De René González, en fin, se sabe lo fundamental. Lo cogieron con las manos en la masa junto a otros nueve oficiales de inteligencia y lo condenaron a quince años de cárcel. De la decena de espías capturados, cinco colaboraron con el FBI y aportaron todas las pruebas que se necesitaban para encarcelar a los que permanecieron leales al régimen. Esas personas –los cinco que admitieron su culpabilidad-- cumplieron condenas leves y se integraron a la sociedad en Estados Unidos.

Y es ahí a donde quería llegar: la lealtad. ¿Lealtad a qué sentía González? ¿A la revolución? Es inconcebible sentir lealtad a la revolución cubana desde una perspectiva racional. Eso a lo que los cubanos llaman revolución es un modelo de sociedad basado en las ideas fallidas de Marx y Lenin, generadoras de un tipo de Estado colectivista, totalitario, de partido único y ausencia de libertades individuales, que fracasó en todas partes desde el punto de vista material e hizo profundamente infelices a millones de personas.

¿Era esa revolución a la que González le debía lealtad? ¿Cómo se puede tener lealtad por un experimento social notoriamente fallido, supuestamente basado en una premisa “científica”? Si una teoría es desmentida por la realidad no merece la menor lealtad. No era posible continuar fiel a la teoría de que los planetas giraban en torno a la Tierra cuando se demostró que lo hacían en torno al sol, aunque la Iglesia postulara lo contrario y la Inquisición liquidara a los herejes.

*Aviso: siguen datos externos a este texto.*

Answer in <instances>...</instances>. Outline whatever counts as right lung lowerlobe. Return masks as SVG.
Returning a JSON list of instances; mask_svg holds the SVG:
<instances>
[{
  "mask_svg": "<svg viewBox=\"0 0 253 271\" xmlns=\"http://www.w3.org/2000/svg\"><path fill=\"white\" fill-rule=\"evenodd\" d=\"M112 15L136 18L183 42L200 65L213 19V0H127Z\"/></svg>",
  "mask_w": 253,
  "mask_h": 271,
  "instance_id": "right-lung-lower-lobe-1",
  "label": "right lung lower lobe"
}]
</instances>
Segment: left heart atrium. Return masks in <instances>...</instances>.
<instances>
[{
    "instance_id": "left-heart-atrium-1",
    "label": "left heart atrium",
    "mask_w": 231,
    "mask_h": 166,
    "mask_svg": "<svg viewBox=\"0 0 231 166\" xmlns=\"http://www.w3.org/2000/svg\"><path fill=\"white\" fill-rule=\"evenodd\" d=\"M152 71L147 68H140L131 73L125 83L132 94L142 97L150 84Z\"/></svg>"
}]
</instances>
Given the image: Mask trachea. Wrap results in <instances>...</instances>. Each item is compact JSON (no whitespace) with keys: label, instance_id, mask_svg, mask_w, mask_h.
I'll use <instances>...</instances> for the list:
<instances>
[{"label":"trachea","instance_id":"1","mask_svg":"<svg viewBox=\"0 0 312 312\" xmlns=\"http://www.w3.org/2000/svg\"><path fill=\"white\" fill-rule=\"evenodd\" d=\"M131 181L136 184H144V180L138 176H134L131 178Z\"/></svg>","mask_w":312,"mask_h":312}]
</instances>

Y en este caso no se trata de falta de información. Los diez años que este espía vivió en Estados Unidos fueron, precisamente, los de la demolición de los mitos comunistas tras el derribo del Muro de Berlín. Todo esto sucedió frente a los ojos de la red Avispa a la que pertenecía este militar cubano-americano. ¿Cómo se mantuvo al margen de las demoledoras evidencias que explicaban el fracaso universal del comunismo? ¿Cerró voluntariamente sus ojos y oídos?

Más aún: en los últimos cinco años, periodo que el señor González pasó en la cárcel, pero con acceso diario a información y en constante contacto con el gobierno de La Habana por diversas vías, debe haber advertido que Raúl Castro está haciendo algo todavía más enrevesado desde el punto de vista de la coherencia moral y política: está desmontando lentamente el torpe modelo productivo comunista, pero conservando las estructuras represivas que lo sostenían con la coartada de que ese periodo de dureza y coerción era necesario para erigir la sociedad perfecta prometida por Marx.

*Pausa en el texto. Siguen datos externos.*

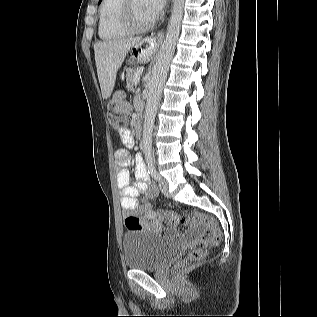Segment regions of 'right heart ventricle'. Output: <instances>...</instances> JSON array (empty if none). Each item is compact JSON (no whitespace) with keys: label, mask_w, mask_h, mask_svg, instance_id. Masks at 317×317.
I'll list each match as a JSON object with an SVG mask.
<instances>
[{"label":"right heart ventricle","mask_w":317,"mask_h":317,"mask_svg":"<svg viewBox=\"0 0 317 317\" xmlns=\"http://www.w3.org/2000/svg\"><path fill=\"white\" fill-rule=\"evenodd\" d=\"M122 0H102L99 8L98 34L104 41H114L129 34L119 22V7Z\"/></svg>","instance_id":"e07e8e85"}]
</instances>
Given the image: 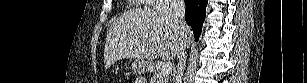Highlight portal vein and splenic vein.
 Segmentation results:
<instances>
[{"label": "portal vein and splenic vein", "instance_id": "1", "mask_svg": "<svg viewBox=\"0 0 307 83\" xmlns=\"http://www.w3.org/2000/svg\"><path fill=\"white\" fill-rule=\"evenodd\" d=\"M172 71V64L170 62H165L160 67V72L163 75H167Z\"/></svg>", "mask_w": 307, "mask_h": 83}]
</instances>
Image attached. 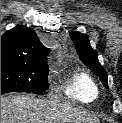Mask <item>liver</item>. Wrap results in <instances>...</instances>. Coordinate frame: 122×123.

Aquí el orden de los factores es muy importante: la función de la dictadura y la justificación que se daban los marxistas para aceptar esa monstruosa violencia de paredones y calabozos, era que se trataba del precio que había que pagar para enterrar el viejo orden capitalista y sustituirlo por el nuevo modelo comunista. ¿Cómo es posible aceptar los métodos represivos y renunciar, al mismo tiempo, a la búsqueda de la utopía socialista?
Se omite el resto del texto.